PAR CES MOTIFS, et sans qu'il y ait lieu de statuer sur les autres branches du moyen :

CASSE ET ANNULE, dans toutes ses dispositions, l'arrêt rendu le 5 avril 2005, entre les parties, par la cour d'appel de Rennes ;

remet, en conséquence, la cause et les parties dans l'état où elles se trouvaient avant ledit arrêt et, pour être fait droit, les renvoie devant la cour d'appel de Rennes, autrement composée ;

Condamne Mme Y... aux dépens ;

Vu l'article 700 du nouveau code de procédure civile, rejette la demande de M. X... ;

Dit que sur les diligences du procureur général près la Cour de cassation, le présent arrêt sera transmis pour être transcrit en marge ou à la suite de l'arrêt cassé ;

Ainsi fait et jugé par la Cour de cassation, première chambre civile, et prononcé par le président en son audience publique du quatre juillet deux mille six.

Analyse

Publication : Bulletin 2006 I N° 339 p. 292

Il résulte des articles 373-2 et 373-2-11 3° du code civil que chacun des père et mère doit maintenir des relations personnelles avec l'enfant et respecter les liens de celui-ci avec l'autre parent, qu'à cette fin tout changement de résidence de l'un des parents, dès lors qu'il modifie les modalités d'exercice de l'autorité parentale, doit faire l'objet d'une information préalable et en temps utile de l'autre parent et le juge, lorsqu'il statue sur les modalités d'exercice de l'autorité parentale, doit notamment prendre en considération l'aptitude de chacun des parents à assumer ses devoirs et respecter les droits de l'autre.

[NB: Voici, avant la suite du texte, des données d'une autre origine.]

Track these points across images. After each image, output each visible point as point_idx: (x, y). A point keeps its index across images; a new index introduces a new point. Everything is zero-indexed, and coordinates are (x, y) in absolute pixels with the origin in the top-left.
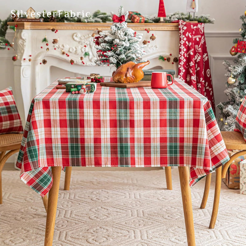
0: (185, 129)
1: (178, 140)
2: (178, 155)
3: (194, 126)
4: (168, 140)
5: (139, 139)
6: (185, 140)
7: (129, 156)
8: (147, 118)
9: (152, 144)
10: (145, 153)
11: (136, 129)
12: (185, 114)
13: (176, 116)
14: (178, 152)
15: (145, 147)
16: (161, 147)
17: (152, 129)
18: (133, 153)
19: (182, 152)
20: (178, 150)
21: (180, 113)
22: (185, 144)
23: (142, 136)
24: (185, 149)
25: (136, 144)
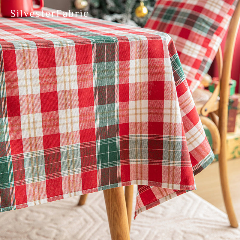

Prive sa décision de base légale la cour d'appel qui fixe la résidence des enfants chez leur mère, sans rechercher si le comportement de celle-ci, qui était partie s'installer avec les enfants en Nouvelle-Calédonie à l'insu de leur père sans laisser d'adresse, ne traduisait pas son refus de respecter le droit des enfants à entretenir des relations régulières avec ce dernier.